*** Opening of Records shown ***

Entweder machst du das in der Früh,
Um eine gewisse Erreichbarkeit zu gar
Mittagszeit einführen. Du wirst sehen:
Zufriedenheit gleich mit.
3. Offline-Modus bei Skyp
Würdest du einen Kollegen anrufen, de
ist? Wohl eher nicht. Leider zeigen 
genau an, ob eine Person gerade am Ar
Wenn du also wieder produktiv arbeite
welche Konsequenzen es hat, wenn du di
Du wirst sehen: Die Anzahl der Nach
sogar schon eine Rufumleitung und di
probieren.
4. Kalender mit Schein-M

*** Close of Records shown ***

Return, unchanged, every line from the start of the records up to and including the line containing "welche Konsequenzen es hat, wenn du di".

Entweder machst du das in der Früh,
Um eine gewisse Erreichbarkeit zu gar
Mittagszeit einführen. Du wirst sehen:
Zufriedenheit gleich mit.
3. Offline-Modus bei Skyp
Würdest du einen Kollegen anrufen, de
ist? Wohl eher nicht. Leider zeigen 
genau an, ob eine Person gerade am Ar
Wenn du also wieder produktiv arbeite
welche Konsequenzen es hat, wenn du di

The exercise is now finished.